И. А. Бунин в цикле рассказов "Темные аллеи" сумел отобразить множество граней человеческих отношений, создал целую плеяду женских образов. И объединяет все это разнообразие то чувство, которому Бунин посвятил большую часть своего творчества, - Любовь.

О любви и рассказ "Руся". Как и в других новеллах, здесь особый, философский способ видения и подачи материала.

В эпическом произведении тоже встречаются лирические отступления, но там все подчинено общему замыслу и сюжетному единству. В лирической же прозе событийность уступает ведущую роль отношению к происходящему.

В рассказе "Руся" событийный ряд прост. В сумерках поезд "Москва - Севастополь" неожиданно делает остановку. В вагоне первого класса к окну подошли господин и дама. Он вспоминает события, которые произошли в дачной усадьбе давным-давно, вспоминает Русю.

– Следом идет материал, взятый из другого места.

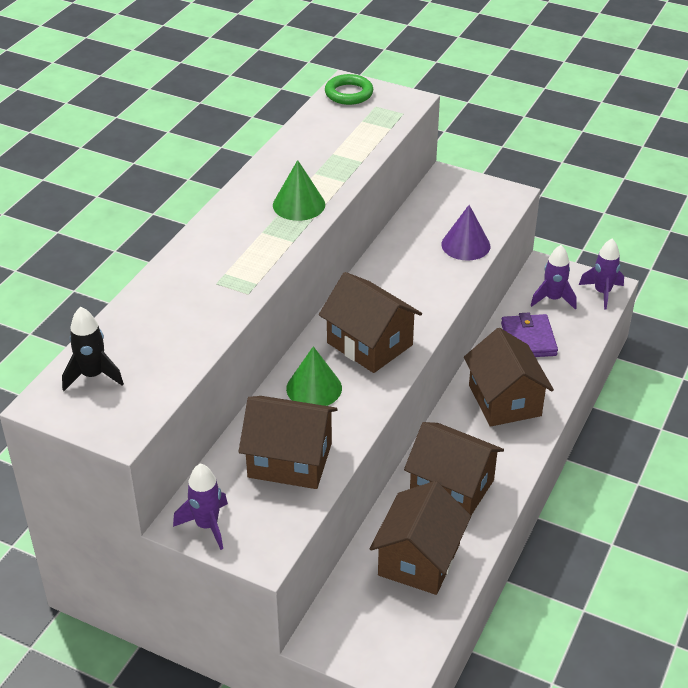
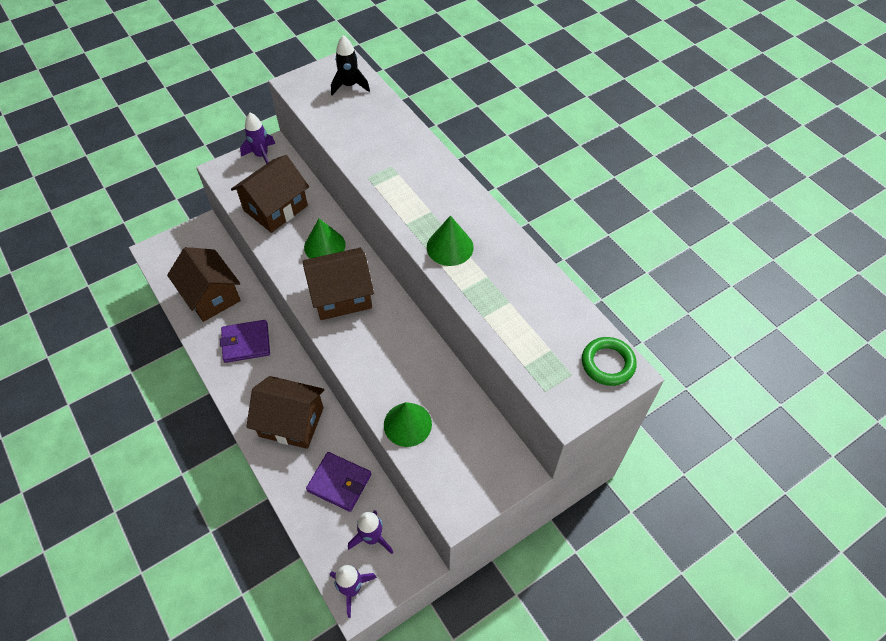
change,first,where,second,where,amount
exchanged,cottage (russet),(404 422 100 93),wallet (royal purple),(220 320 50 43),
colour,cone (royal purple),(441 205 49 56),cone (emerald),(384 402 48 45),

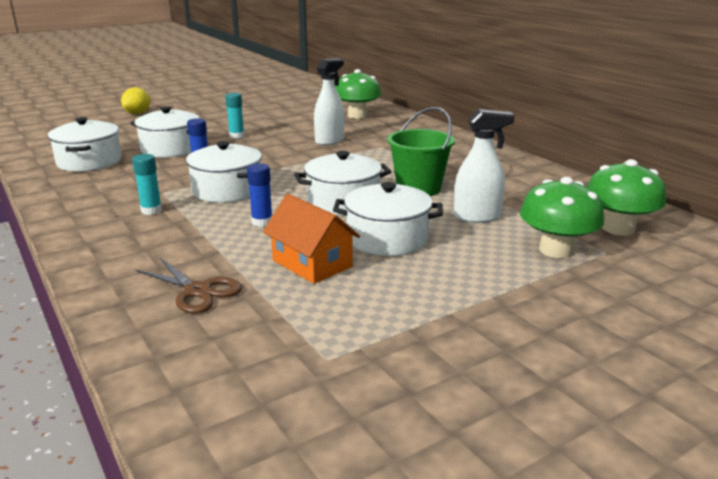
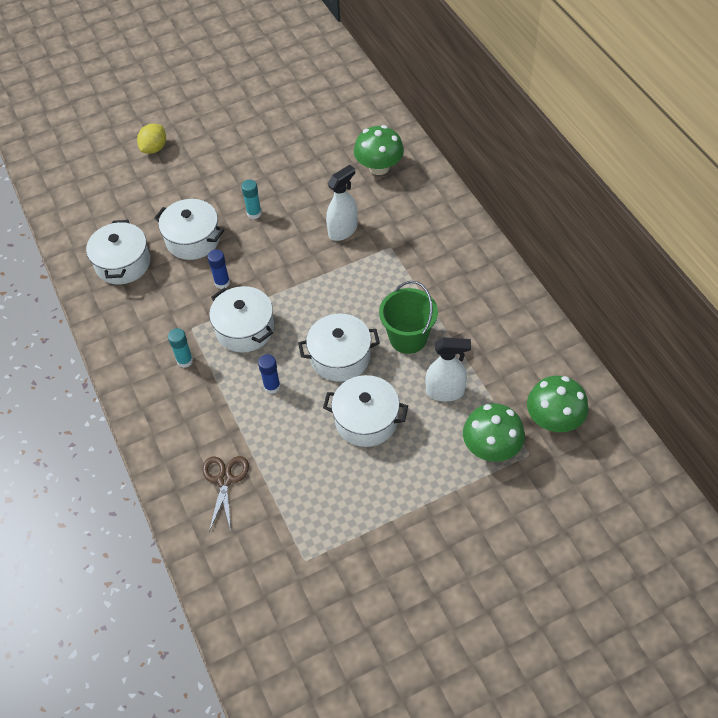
change,first,where,second,where,amount
spun,scissors (russet),(136 258 106 55),,(203 456 46 76),135 degrees counterclockwise
missing,cottage (orange),(263 194 97 90),,,

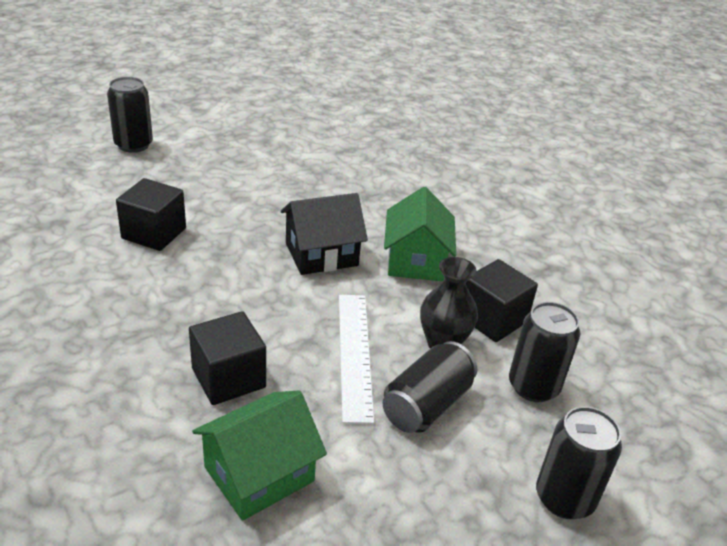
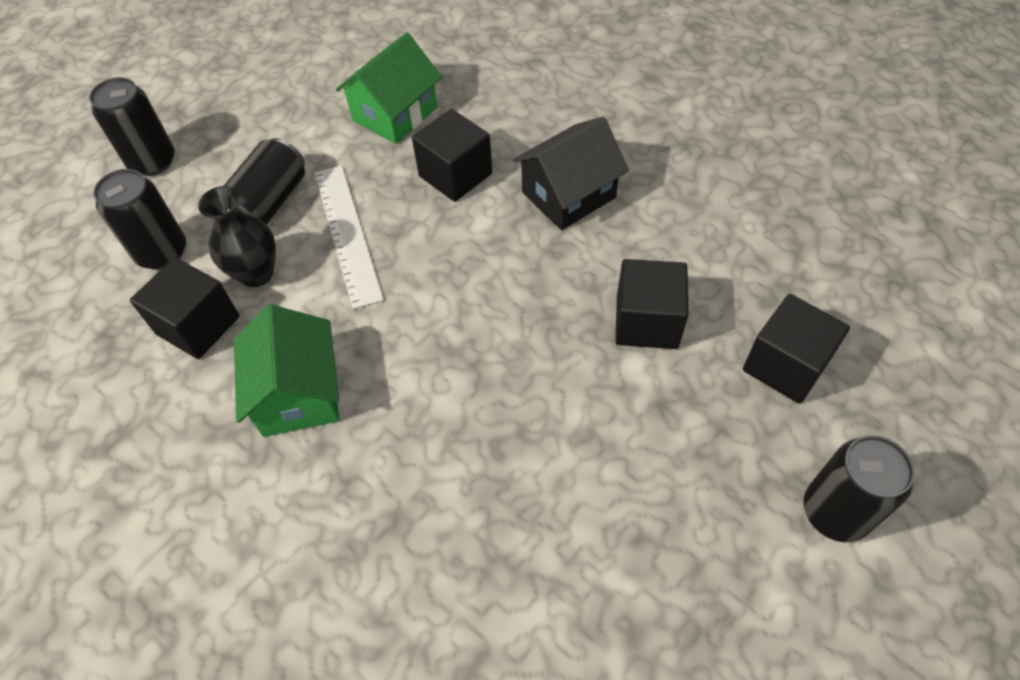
change,first,where,second,where,amount
relocated,cottage (ebony),(281 193 87 82),,(513 117 116 113),
appeared,,,block (ebony),(743 294 107 110),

В основе рассказа - противопоставление двух миров. Один - привычный, другой - яркий, романтический мир воспоминаний. Описание обедневшей усадьбы подчеркнуто обыденно: ("скучная местность"). Интересно, как повтор, вводное слово "конечно" ("дом, конечно, в русском стиле"; "И, конечно, скучающая дачная девица, которую ты катал по этому болоту"). С этого момента слышишь подтекстный мотив. Мир обыденный (болото) преображается. Внешне безразличные реплики жены рассказчика скрывают тайный интерес к сопернице. "Он" отгораживается шуткой, непонятной латынью. Переход на латынь, где каждый знак, каждое слово как бы стремится стать символом, - еще одно подтверждение разделения мира надвое и несовпадения мира чувств с миром привычных радостей и обид.

Новелла построена как рассказ в рассказе. Монолог героя свидетельствует о незащищенности человека от воспоминаний. Начиная рассказывать, герой и не подозревает, какую власть все еще имеет над ним прошлое. Слова рассказчика: "Однажды я жил в этой местности" - еще в мире обыденном. Авторское: "Он не спал… и мысленно смотрел в то лето…" - это уже свершившееся преображение. У Бунина "звучащие" слова. Таинственная, шуршащая тишина передается ритмикой фразы, почти в каждой мы слышим свистящие и шипящие звуки ("И стоял и не гас за чернотой низкого леса зеленоватый полусвет, слабо отражавшийся в плоско белеющей воде вдали"; "И все где-то что-то шуршало, ползало…"). Символическим становится слово "болото". Юношескую любовь всколыхнуло болото усадебной жизни. В воспоминаниях герой как бы уходит от болота однообразного существования, в которое погружен сам. Счастье любви и воспоминаний возможно лишь вследствие остановки, выхода из размеренности привычной жизни. Поезд, вагон первого класса: все заранее известно, но стоило случиться заминке - и привычный мир отступил.

В лирической прозе ощущается настойчивое стремление к идеалу. Поэтому отсутствует финал в обычном значении. "Прощания с воспоминаниями" так и не получилось. Подтекстно читатель понимает: что-то произошло в душе героя, процесс переоценки ценностей только начался. Когда и чем он закончится, читателю предстоит решить самому.

Интересно, что в новеллах "Руся" и "Чистый понедельник" есть нечто общее: перекличка ряда слов со значением "странный" ("странная любовь", "странный город" в "Чистом понедельнике"; "странный полусвет" в "Русе"). Странной кажется не только любовь, но и весь мир, Бунин писал, что жизнь уходит быстро, и мы начинаем ценить ее лишь тогда, когда все остается позади.

Когда тебе девятнадцать, это еще не совсем понятно, но то, что рассказы цикла "Темные аллеи" звучат пронзительно, как натянутые струны, значимо. Трагическая неслиянность любящих предстает у Бунина как закономерность человеческого бытия.